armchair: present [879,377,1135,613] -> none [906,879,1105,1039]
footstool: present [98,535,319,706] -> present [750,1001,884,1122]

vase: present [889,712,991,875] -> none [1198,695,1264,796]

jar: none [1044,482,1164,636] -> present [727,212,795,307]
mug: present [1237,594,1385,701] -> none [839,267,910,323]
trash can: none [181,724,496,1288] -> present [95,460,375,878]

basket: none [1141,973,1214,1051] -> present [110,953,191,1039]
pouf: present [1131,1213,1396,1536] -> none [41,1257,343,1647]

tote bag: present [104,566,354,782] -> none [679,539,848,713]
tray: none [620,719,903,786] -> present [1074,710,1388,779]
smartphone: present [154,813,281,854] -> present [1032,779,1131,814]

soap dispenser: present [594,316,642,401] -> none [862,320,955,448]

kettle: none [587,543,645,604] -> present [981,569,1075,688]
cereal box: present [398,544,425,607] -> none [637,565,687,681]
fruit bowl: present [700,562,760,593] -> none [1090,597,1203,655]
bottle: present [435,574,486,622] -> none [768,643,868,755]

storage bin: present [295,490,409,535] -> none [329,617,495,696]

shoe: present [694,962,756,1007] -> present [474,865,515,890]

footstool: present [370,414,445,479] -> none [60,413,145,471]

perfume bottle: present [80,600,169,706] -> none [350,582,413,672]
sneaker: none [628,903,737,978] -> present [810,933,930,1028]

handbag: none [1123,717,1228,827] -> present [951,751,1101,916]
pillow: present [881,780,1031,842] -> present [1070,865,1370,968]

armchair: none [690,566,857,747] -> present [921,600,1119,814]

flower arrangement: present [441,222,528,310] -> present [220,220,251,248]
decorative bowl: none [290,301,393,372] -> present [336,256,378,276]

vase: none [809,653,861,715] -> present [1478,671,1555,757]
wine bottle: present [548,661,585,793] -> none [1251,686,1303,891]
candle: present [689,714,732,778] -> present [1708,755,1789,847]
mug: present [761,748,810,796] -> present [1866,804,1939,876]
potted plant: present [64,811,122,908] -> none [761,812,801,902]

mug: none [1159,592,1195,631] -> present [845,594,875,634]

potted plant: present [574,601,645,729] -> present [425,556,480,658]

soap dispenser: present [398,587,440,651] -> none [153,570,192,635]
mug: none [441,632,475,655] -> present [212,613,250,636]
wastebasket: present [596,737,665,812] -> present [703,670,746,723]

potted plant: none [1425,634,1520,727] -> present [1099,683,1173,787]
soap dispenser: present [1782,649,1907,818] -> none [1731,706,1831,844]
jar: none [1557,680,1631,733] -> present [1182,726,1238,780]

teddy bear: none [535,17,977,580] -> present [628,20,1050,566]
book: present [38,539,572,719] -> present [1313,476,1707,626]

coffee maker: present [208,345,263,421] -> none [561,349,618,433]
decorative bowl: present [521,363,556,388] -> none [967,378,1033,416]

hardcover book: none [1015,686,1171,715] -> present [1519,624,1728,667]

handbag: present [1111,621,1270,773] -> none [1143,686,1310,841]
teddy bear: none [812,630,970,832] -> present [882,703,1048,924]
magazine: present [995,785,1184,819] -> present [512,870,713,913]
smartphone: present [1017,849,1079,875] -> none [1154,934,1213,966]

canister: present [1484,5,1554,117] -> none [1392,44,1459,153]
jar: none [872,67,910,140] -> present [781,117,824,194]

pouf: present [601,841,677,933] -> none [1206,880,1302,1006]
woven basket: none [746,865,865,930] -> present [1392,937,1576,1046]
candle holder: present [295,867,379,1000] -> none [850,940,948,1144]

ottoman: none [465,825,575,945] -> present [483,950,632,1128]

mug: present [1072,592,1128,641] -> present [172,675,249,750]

**TASK TO COMPLETE:** The string "footstool" may appear in the entries. Say how many lines contain it, as a bare number.

**RESULT BELOW:** 2